Our work identified some validated cancer biomarkers. cg16104915, a CpG site located in the promoter CpG island of HOXA9, is a well-characterized biomarker in our 200-CpG set. It is methylated in 97% of NSCLC TCGA samples but not normal tissue [50]. HOXA9 methylation is also a validated biomarker for cutaneous melanoma progression, with high methylation in metastases but low methylation in primary melanoma and nevi [20]. Our CpG set also included three known biomarker genes for colorectal cancer (LIFR, OSMR, QKI). The methylation levels of 10 CpGs in the QKI promoter were significantly higher in CRC than in normal tissues and other cancer types [16]. cg24583770 was adjacent to these 10 CpGs, and its hypermethylation status also distinguished colon cancer from normal tissues and other cancer types.
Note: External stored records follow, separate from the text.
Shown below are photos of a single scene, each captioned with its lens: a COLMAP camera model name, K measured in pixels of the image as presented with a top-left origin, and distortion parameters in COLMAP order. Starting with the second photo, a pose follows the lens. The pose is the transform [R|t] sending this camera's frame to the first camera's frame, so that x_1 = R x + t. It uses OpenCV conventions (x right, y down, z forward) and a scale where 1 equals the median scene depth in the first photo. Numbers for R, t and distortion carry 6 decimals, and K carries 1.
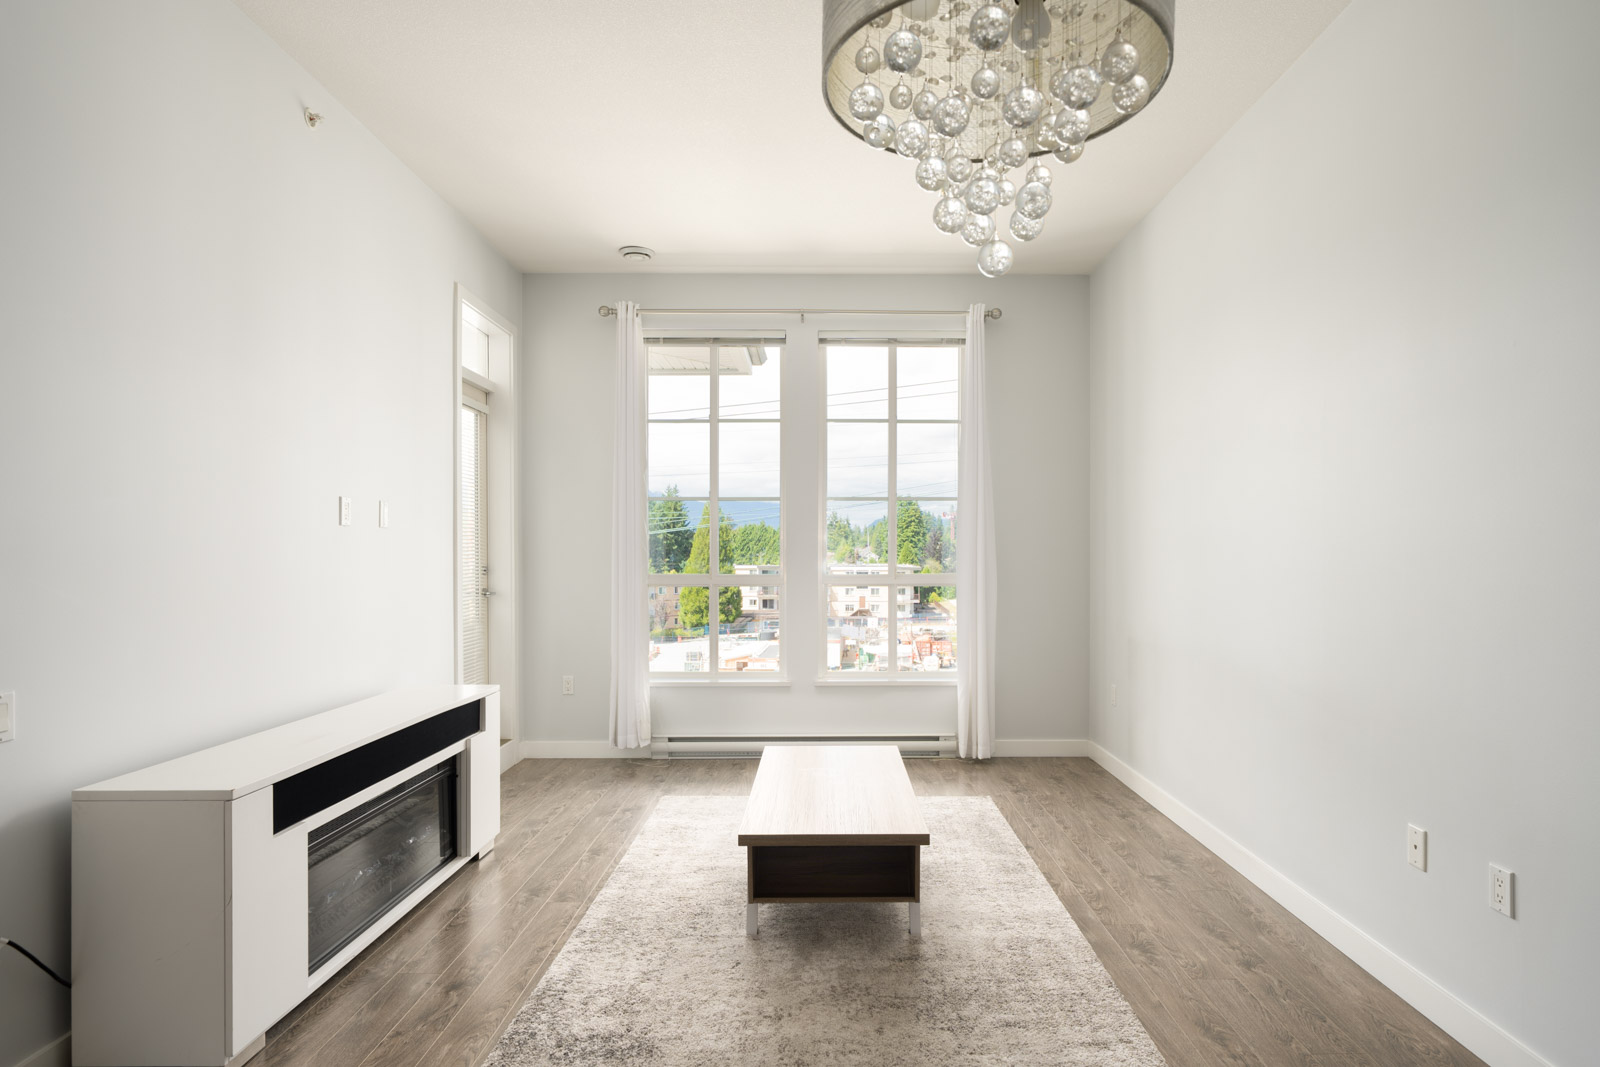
lens RADIAL K [[859.0, 0, 814.9], [0, 859.0, 554.2], [0, 0, 1]] dist [-0.001016, -0.003649]
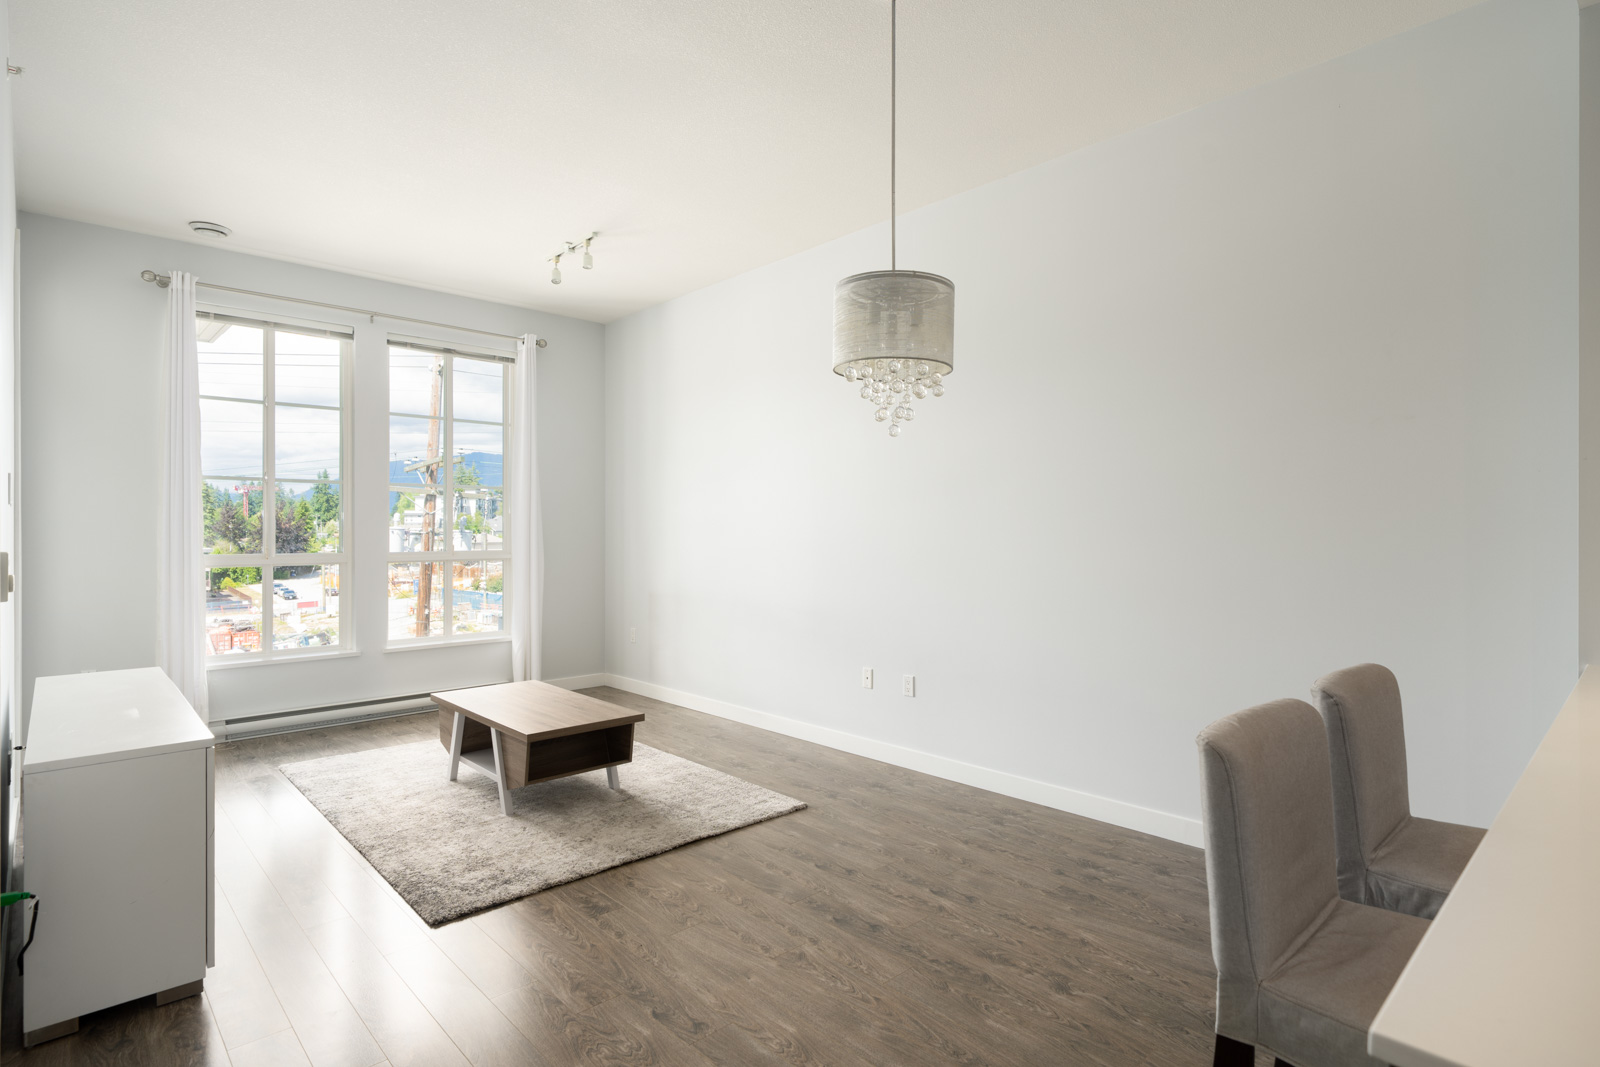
lens RADIAL K [[819.5, 0, 803.2], [0, 819.5, 531.6], [0, 0, 1]] dist [-0.015868, 0.000481]
pose [[0.727821, -0.000728, 0.685767, -0.351783], [0.001988, 0.999997, -0.001049, -0.001159], [-0.685764, 0.002127, 0.727821, -0.145226]]
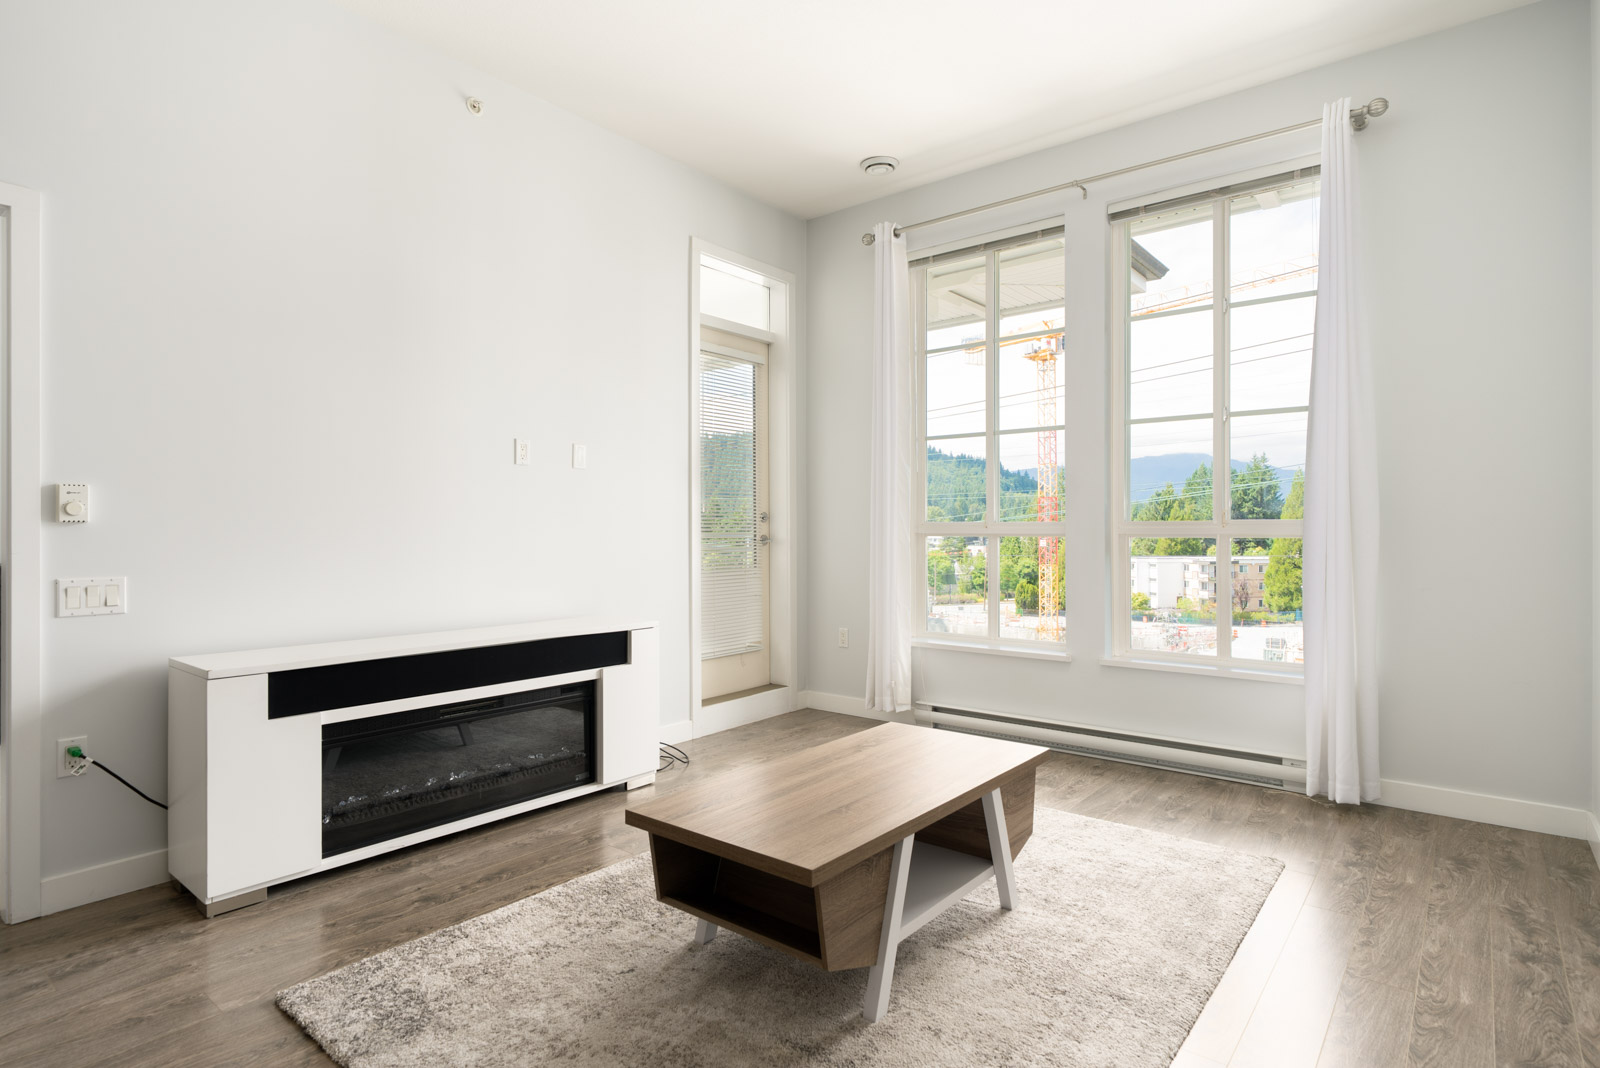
lens RADIAL K [[831.7, 0, 797.1], [0, 831.7, 527.5], [0, 0, 1]] dist [0.006740, -0.002070]
pose [[0.775134, -0.002163, -0.631793, 0.275075], [-0.000408, 0.999992, -0.003924, 0.034592], [0.631797, 0.003300, 0.775127, 0.259251]]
Methylation of a segment of the OSMR promoter CGI (from -282 to -224) was found in 90% of colon cancer, 55% of normal-appearing mucosa adjacent to colon cancer, 33% of gastric cancer, and 20% of pancreatic cancer [51]. cg17528648 was in the 5’-UTR region of this OSMR CGI, and its hypermethylation distinguished colon cancer from adjacent normal mucosa and other cancer types. Hypermethylation of a CpG island located in the promoter of HOXD8 (chr2:176,993,479–176,995,557) is a validated biomarker of biliary tract cancer [52]. (Additional file 2).

Through inspection of our 200-CpG set, we found some potential biomarkers for cancer type diagnosis. For instance, four CpGs within the same CpG island of TMEM101, a potential biomarker for reduced overall survival in breast cancer patients [53], were hypermethylated in UCEC but not in other cancer types. Similarly, cg25927164 (RAI1) was hypermethylated in BLCA only. Further studies are required to determine whether hypermethylation of TMEM101 and RAI1 could be used as biomarkers for the screen and diagnosis of endometrial and bladder cancer, respectively (Additional file 3).

Conclusions

In summary, we developed a DNA methylation-based CUP classifier (MFCUP) with machine learning algorithms. To make DNA methylation-based diagnosis accessible and affordable, we established and validated a targeted methylation sequencing panel, which demonstrated high accuracy in identifying the primary sites for CUP. Lastly, our work revealed some CpGs with biomarker potential for cancer type classification.